From the entries below, quote verbatim every line from the one containing "collection date as typed: 26 Dec" through the one containing "county / district: Ling Shui", including both of those lines.

Raw data:
------------------------------------

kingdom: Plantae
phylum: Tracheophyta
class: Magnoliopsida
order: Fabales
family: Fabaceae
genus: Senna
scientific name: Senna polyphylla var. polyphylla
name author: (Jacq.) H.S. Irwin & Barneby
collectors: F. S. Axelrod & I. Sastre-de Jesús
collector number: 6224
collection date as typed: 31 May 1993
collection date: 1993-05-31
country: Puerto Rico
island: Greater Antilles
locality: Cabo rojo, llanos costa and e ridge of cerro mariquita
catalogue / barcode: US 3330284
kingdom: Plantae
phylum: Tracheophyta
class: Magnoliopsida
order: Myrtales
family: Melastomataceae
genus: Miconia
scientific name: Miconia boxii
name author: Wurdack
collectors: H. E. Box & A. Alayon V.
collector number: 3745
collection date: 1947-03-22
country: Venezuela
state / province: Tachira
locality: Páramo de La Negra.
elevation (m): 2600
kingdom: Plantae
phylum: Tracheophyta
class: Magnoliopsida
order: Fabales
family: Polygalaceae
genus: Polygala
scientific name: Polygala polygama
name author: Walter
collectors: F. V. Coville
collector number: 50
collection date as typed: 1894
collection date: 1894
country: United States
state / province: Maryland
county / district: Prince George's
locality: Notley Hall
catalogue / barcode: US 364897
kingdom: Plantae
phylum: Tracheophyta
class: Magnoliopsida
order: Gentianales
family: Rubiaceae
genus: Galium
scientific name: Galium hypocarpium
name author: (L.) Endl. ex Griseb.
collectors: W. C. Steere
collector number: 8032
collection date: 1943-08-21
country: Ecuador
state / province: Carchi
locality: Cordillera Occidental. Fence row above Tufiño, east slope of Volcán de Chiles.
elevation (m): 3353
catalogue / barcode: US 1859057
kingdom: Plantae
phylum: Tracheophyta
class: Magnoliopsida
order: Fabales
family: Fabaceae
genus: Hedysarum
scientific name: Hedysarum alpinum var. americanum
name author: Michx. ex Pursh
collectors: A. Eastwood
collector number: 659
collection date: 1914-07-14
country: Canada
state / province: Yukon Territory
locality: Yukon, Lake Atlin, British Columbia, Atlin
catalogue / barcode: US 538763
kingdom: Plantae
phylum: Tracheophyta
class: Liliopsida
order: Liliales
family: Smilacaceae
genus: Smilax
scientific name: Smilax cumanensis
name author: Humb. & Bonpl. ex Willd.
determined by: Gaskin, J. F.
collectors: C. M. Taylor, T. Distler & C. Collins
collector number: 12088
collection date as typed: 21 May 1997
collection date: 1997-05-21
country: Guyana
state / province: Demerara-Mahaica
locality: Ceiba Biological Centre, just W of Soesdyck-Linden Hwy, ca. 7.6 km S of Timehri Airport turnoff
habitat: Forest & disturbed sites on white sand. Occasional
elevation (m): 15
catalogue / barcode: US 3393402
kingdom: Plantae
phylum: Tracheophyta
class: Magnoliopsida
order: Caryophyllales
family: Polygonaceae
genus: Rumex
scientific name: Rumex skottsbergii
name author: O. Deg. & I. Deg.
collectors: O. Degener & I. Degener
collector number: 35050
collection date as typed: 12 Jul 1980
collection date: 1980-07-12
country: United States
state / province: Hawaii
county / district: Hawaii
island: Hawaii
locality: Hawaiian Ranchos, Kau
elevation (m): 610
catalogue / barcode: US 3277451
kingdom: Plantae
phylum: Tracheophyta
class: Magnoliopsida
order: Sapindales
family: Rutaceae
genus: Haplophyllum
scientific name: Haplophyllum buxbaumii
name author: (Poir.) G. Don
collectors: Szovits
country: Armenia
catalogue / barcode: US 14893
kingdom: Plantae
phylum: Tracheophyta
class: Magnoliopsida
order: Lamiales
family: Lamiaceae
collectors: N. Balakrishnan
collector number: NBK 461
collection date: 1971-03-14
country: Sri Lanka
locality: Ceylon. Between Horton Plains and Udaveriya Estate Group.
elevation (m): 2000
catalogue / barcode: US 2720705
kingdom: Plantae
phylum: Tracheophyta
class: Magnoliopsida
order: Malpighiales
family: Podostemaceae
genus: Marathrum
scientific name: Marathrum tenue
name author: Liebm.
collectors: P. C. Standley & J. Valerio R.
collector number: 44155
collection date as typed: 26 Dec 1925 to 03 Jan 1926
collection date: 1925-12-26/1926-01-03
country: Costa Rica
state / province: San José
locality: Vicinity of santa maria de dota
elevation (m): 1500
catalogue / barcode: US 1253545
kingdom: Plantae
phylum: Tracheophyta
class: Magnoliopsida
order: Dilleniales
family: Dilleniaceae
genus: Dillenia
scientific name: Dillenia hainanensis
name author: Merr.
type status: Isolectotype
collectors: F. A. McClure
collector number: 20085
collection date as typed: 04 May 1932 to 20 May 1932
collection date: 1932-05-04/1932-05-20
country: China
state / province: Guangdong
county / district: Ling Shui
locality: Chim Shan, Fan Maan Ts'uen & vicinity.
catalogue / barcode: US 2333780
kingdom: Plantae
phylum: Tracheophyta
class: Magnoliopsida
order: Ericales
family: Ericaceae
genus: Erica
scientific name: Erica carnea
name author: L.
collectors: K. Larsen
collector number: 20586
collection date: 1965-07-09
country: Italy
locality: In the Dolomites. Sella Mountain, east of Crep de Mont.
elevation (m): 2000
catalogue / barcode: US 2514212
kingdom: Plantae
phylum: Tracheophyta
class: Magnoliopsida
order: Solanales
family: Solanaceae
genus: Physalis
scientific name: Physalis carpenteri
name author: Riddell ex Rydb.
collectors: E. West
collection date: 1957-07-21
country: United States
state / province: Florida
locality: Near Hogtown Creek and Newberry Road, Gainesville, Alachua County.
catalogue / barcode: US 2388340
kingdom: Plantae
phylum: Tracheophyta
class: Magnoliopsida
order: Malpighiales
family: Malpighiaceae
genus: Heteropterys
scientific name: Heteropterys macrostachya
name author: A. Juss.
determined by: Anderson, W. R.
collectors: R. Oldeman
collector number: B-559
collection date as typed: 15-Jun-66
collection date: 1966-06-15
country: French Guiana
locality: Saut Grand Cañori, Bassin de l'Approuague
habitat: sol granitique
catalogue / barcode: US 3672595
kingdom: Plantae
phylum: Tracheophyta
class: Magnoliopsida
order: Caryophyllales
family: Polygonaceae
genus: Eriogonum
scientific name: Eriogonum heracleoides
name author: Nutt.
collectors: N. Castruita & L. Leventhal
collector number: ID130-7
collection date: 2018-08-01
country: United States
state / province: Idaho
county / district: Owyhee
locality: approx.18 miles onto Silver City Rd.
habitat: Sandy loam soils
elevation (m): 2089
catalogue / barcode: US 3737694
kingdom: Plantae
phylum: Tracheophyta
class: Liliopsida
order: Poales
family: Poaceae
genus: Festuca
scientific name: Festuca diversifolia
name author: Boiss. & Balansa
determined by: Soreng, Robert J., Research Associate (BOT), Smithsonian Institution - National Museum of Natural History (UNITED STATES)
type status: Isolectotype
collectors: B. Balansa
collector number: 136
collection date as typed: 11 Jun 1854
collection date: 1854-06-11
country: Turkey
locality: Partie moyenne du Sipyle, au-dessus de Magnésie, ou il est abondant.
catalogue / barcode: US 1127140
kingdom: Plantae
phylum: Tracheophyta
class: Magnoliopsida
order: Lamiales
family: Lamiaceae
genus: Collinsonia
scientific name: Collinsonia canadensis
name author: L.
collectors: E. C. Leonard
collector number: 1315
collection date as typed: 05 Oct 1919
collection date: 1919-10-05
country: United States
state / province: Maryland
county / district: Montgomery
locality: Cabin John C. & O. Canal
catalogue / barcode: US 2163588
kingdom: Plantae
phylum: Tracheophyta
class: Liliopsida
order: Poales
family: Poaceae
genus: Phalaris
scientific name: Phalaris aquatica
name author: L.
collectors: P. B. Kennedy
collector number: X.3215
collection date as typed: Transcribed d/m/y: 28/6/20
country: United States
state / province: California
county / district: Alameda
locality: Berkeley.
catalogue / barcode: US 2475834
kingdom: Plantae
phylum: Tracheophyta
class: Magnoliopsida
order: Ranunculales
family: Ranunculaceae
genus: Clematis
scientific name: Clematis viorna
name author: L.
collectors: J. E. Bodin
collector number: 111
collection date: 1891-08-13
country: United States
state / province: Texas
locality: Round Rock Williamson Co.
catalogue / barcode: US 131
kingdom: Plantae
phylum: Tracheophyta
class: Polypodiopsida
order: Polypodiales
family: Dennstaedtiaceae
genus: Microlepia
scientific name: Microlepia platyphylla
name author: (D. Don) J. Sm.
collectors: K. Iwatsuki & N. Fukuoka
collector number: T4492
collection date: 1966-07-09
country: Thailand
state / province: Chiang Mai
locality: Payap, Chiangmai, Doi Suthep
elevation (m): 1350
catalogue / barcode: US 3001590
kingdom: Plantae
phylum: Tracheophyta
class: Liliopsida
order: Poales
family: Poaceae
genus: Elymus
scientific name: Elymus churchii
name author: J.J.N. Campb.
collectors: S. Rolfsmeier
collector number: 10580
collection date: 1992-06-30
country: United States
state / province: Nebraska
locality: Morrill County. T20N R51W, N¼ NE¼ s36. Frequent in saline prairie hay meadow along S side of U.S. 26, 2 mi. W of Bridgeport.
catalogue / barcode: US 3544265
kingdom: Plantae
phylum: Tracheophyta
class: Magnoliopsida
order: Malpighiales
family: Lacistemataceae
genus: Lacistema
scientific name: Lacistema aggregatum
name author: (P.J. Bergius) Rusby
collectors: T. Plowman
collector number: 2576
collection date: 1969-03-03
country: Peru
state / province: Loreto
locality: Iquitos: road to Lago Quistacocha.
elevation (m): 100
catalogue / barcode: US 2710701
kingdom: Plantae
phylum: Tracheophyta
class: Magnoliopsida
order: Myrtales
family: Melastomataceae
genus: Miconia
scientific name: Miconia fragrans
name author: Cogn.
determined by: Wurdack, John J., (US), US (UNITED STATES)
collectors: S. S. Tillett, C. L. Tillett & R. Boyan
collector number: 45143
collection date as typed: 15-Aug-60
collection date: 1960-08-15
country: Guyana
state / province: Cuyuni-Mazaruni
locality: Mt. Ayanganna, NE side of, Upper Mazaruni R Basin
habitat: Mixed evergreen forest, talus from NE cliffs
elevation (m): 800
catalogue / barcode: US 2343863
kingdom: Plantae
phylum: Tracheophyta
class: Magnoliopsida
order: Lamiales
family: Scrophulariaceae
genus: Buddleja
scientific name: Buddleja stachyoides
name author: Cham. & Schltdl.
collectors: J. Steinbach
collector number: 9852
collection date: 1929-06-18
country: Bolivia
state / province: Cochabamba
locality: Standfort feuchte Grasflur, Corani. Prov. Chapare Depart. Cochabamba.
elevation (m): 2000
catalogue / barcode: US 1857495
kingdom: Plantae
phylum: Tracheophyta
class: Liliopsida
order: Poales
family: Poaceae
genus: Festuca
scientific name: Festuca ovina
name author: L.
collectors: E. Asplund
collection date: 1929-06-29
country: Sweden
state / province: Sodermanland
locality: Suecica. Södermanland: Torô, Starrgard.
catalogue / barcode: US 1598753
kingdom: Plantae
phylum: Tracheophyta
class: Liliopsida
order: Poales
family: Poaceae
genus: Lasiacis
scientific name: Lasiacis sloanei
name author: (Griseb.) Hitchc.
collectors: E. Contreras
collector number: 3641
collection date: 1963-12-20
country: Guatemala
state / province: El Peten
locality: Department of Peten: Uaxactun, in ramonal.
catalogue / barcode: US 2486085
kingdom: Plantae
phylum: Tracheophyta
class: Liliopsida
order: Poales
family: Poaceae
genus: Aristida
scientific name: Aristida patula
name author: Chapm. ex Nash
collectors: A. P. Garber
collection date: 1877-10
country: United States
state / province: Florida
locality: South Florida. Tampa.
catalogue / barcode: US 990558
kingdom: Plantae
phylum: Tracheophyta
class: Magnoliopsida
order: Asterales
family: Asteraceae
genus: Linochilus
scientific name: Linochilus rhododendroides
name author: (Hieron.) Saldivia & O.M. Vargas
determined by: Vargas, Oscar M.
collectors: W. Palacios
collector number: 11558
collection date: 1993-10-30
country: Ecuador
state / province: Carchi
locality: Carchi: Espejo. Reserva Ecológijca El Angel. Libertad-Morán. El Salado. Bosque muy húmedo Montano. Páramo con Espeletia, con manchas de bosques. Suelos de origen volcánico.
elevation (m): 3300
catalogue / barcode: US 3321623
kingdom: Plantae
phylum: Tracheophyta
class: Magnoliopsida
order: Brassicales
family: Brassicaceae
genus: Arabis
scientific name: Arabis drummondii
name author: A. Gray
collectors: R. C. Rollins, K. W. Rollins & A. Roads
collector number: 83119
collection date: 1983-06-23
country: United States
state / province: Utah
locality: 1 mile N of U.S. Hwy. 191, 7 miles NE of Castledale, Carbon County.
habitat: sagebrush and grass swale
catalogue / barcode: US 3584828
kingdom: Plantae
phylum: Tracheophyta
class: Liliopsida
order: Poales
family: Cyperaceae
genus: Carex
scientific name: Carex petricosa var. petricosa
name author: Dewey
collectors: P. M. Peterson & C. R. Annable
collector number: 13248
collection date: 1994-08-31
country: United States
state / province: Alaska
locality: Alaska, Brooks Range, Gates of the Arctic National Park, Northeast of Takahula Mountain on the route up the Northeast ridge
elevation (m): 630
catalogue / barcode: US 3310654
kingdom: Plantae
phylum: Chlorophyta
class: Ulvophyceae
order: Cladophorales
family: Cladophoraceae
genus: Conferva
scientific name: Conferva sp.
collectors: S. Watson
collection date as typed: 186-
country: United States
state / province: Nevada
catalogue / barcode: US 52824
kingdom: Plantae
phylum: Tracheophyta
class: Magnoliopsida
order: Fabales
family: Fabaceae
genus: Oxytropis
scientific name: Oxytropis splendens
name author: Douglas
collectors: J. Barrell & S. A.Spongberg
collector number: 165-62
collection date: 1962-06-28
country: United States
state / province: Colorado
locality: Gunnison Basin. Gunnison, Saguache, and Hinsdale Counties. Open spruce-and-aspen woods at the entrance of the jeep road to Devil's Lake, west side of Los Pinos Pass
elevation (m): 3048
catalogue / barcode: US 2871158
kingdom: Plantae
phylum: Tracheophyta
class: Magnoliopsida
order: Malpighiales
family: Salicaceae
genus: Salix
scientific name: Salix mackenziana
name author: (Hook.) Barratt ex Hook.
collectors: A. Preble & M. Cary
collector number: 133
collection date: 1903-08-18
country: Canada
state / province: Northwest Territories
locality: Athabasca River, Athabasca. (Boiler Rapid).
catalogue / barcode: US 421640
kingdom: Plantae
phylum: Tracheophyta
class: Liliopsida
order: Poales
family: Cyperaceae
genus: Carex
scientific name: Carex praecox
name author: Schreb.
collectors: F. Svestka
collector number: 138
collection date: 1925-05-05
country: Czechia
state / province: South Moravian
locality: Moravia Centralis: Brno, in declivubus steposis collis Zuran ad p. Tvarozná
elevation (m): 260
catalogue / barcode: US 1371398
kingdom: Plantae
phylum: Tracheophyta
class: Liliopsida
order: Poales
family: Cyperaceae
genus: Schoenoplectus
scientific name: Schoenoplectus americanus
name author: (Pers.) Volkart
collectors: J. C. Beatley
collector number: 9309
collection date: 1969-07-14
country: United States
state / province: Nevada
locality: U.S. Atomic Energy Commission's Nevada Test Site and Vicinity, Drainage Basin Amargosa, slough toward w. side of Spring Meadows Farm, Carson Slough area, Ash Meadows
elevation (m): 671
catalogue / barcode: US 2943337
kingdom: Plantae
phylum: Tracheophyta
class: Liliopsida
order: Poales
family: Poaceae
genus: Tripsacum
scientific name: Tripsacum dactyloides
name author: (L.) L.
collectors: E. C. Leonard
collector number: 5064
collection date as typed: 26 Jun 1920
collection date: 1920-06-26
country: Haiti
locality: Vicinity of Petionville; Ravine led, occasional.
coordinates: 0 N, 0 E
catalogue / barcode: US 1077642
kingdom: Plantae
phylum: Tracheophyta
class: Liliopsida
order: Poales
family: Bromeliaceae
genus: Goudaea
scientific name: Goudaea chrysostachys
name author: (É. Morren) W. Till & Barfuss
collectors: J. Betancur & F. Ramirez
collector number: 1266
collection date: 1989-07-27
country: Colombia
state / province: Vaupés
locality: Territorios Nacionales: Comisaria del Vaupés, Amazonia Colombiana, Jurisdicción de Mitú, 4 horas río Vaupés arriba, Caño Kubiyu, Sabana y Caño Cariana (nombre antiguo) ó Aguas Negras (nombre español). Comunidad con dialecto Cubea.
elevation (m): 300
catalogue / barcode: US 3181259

------------------------------------

Full response:
collection date as typed: 26 Dec 1925 to 03 Jan 1926
collection date: 1925-12-26/1926-01-03
country: Costa Rica
state / province: San José
locality: Vicinity of santa maria de dota
elevation (m): 1500
catalogue / barcode: US 1253545
kingdom: Plantae
phylum: Tracheophyta
class: Magnoliopsida
order: Dilleniales
family: Dilleniaceae
genus: Dillenia
scientific name: Dillenia hainanensis
name author: Merr.
type status: Isolectotype
collectors: F. A. McClure
collector number: 20085
collection date as typed: 04 May 1932 to 20 May 1932
collection date: 1932-05-04/1932-05-20
country: China
state / province: Guangdong
county / district: Ling Shui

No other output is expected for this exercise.